Many of us have made the mistake of hopping into the wrong Uber or Lyft car, and San Francisco officials want you to be more aware of it.
The city launched a public safety campaign on Tuesday to help rideshare users get into the right Lyft or Uber car following a number of recent assaults.
It's a simple reminder, but as part of the citywide campaign called "Rideshare with Care," riders are encouraged to verify the license plate number and the car's make, model and colour to the rideshare app, as well as confirm their driver’s name first before providing your name.
Riders are also asked to make sure the driver matches the picture on the rideshare app, and to share location and destination with a friend, family member, or someone they trust.
"Rideshare companies offer a convenient service," San Francisco District Attorney George Gascón said in a statement.
"These services generally operate effectively, but they can be manipulated to attract unsuspecting victims. Together, we can take steps to create a safer experience for a service so many rely on."
The campaign comes after the case of the Rideshare Rapist, in which Orlando Vilchez Lazo was alleged to have preyed on unsuspecting women by waiting outside bars and nightclubs, picked them up claiming to be their driver, then attacked them on the way home.

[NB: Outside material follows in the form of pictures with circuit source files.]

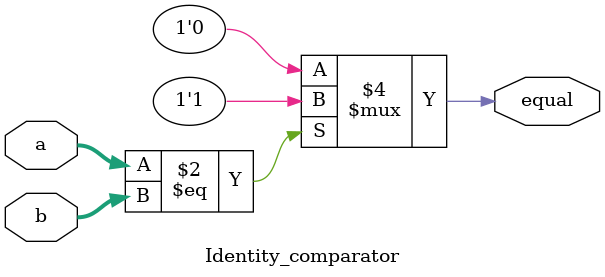
<source format=v>
`timescale 1ns / 1ps


module Identity_comparator #(parameter n =16)(output reg equal,input [n-1:0]a,b);
always @(*)
begin
if(a==b)
equal = 1'b1;
else
equal = 1'b0;
end
endmodule

</source>
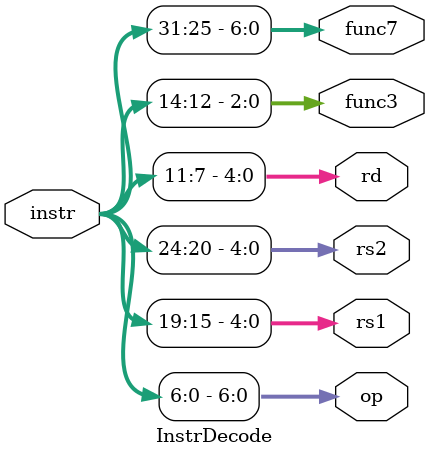
<source format=v>
module InstrDecode (
    input   [31:0]  instr,
    output  [6:0]   op,
    output  [4:0]   rs1,
    output  [4:0]   rs2,
    output  [4:0]   rd,
    output  [2:0]   func3,
    output  [6:0]   func7
);

assign op       = instr[6:0];
assign rs1      = instr[19:15];
assign rs2      = instr[24:20];
assign rd       = instr[11:7];
assign func3    = instr[14:12];
assign func7    = instr[31:25];


endmodule //InstrEncode
</source>
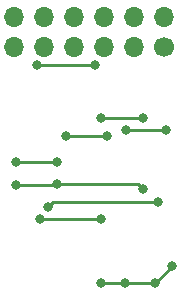
<source format=gbr>
%TF.GenerationSoftware,KiCad,Pcbnew,7.0.7*%
%TF.CreationDate,2023-09-01T15:10:47-05:00*%
%TF.ProjectId,SNES_RGB_BYPASS_AMP,534e4553-5f52-4474-925f-425950415353,rev?*%
%TF.SameCoordinates,Original*%
%TF.FileFunction,Copper,L2,Bot*%
%TF.FilePolarity,Positive*%
%FSLAX46Y46*%
G04 Gerber Fmt 4.6, Leading zero omitted, Abs format (unit mm)*
G04 Created by KiCad (PCBNEW 7.0.7) date 2023-09-01 15:10:47*
%MOMM*%
%LPD*%
G01*
G04 APERTURE LIST*
%TA.AperFunction,ComponentPad*%
%ADD10C,1.700000*%
%TD*%
%TA.AperFunction,ComponentPad*%
%ADD11O,1.700000X1.700000*%
%TD*%
%TA.AperFunction,ViaPad*%
%ADD12C,0.800000*%
%TD*%
%TA.AperFunction,Conductor*%
%ADD13C,0.250000*%
%TD*%
G04 APERTURE END LIST*
D10*
%TO.P,J2,1,Pin_1*%
%TO.N,/R'*%
X141325600Y-73411000D03*
D11*
%TO.P,J2,2,Pin_2*%
%TO.N,/G'*%
X141325600Y-70871000D03*
%TO.P,J2,3,Pin_3*%
%TO.N,unconnected-(J2-Pin_3-Pad3)*%
X138785600Y-73411000D03*
%TO.P,J2,4,Pin_4*%
%TO.N,/B'*%
X138785600Y-70871000D03*
%TO.P,J2,5,Pin_5*%
%TO.N,GND*%
X136245600Y-73411000D03*
%TO.P,J2,6,Pin_6*%
%TO.N,unconnected-(J2-Pin_6-Pad6)*%
X136245600Y-70871000D03*
%TO.P,J2,7,Pin_7*%
%TO.N,unconnected-(J2-Pin_7-Pad7)*%
X133705600Y-73411000D03*
%TO.P,J2,8,Pin_8*%
%TO.N,/CSync'*%
X133705600Y-70871000D03*
%TO.P,J2,9,Pin_9*%
%TO.N,unconnected-(J2-Pin_9-Pad9)*%
X131165600Y-73411000D03*
%TO.P,J2,10,Pin_10*%
%TO.N,VCC*%
X131165600Y-70871000D03*
%TO.P,J2,11,Pin_11*%
%TO.N,unconnected-(J2-Pin_11-Pad11)*%
X128625600Y-73411000D03*
%TO.P,J2,12,Pin_12*%
%TO.N,unconnected-(J2-Pin_12-Pad12)*%
X128625600Y-70871000D03*
%TD*%
D12*
%TO.N,VCC*%
X132257800Y-83174800D03*
X136000000Y-88000000D03*
X130775500Y-88000000D03*
X128778000Y-83225600D03*
%TO.N,GND*%
X142000000Y-92000000D03*
X132257800Y-85074800D03*
X139500000Y-85500000D03*
X138000000Y-93450000D03*
X135485501Y-74985501D03*
X128778000Y-85125600D03*
X130500000Y-75000000D03*
X140500000Y-93450000D03*
X136000000Y-93450000D03*
%TO.N,Net-(JP3-A)*%
X133000000Y-81000000D03*
X136500000Y-81000000D03*
%TO.N,Net-(JP1-B)*%
X140820500Y-86608299D03*
X131500000Y-87000000D03*
%TO.N,Net-(U1-CH2_OUT)*%
X138071500Y-80500000D03*
X141500000Y-80500000D03*
%TO.N,Net-(U1-CH4_OUT)*%
X139520500Y-79500000D03*
X136000000Y-79500000D03*
%TD*%
D13*
%TO.N,VCC*%
X130775500Y-88000000D02*
X136000000Y-88000000D01*
X128828800Y-83174800D02*
X132257800Y-83174800D01*
X128778000Y-83225600D02*
X128828800Y-83174800D01*
%TO.N,GND*%
X138000000Y-93450000D02*
X136000000Y-93450000D01*
X140500000Y-93450000D02*
X138000000Y-93450000D01*
X142000000Y-92000000D02*
X140500000Y-93500000D01*
X130514499Y-74985501D02*
X130500000Y-75000000D01*
X132257800Y-85074800D02*
X139074800Y-85074800D01*
X135485501Y-74985501D02*
X130514499Y-74985501D01*
X139074800Y-85074800D02*
X139500000Y-85500000D01*
X128778000Y-85125600D02*
X132207000Y-85125600D01*
X132207000Y-85125600D02*
X132257800Y-85074800D01*
%TO.N,Net-(JP3-A)*%
X133000000Y-81000000D02*
X136500000Y-81000000D01*
%TO.N,Net-(JP1-B)*%
X140820500Y-86608299D02*
X131891701Y-86608299D01*
X131891701Y-86608299D02*
X131500000Y-87000000D01*
%TO.N,Net-(U1-CH2_OUT)*%
X141500000Y-80500000D02*
X138071500Y-80500000D01*
%TO.N,Net-(U1-CH4_OUT)*%
X136000000Y-79500000D02*
X139520500Y-79500000D01*
%TD*%
M02*

</source>
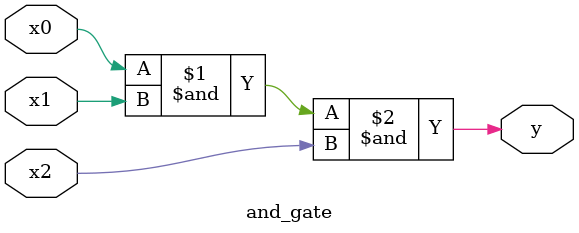
<source format=v>
module and_gate(y, x0, x1, x2);
	output y;
	input x0, x1, x2;
		
	assign y = x0 & x1 & x2;
endmodule
	

</source>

Another case reported earlier this week involved a Las Vegas woman who flung herself from a car to escape a fake Uber driver who picked her up from the Park MGM hotel. It's one of numerous other cases of fraudulent drivers in recent years.
"We are excited to work with DA's office to help spread this important message," an Uber spokesperson said via email.
"The safety features that are built into the Uber app — like the GPS tracking of the trip — only work if a rider is in the car that is assigned to them through the app. If someone is in the wrong car, they won't know who their driver is and neither will Uber."
Lyft said it applauded the efforts to educate the rideshare community about safety. It pointed to security features like its Amp device, which sits on the driver's dashboard and illuminates in a color corresponding to what the passenger sees in their app.
Although San Francisco officials have been at loggerheads with Lyft and Uber over issues like driver's rights, the campaign puts these quarrels aside in the name of customer safety.
"The SFDA's Office does not see eye to eye with rideshare companies on all issues, and litigation regarding these issues remains ongoing, but public safety for rideshare users is paramount," the statement added.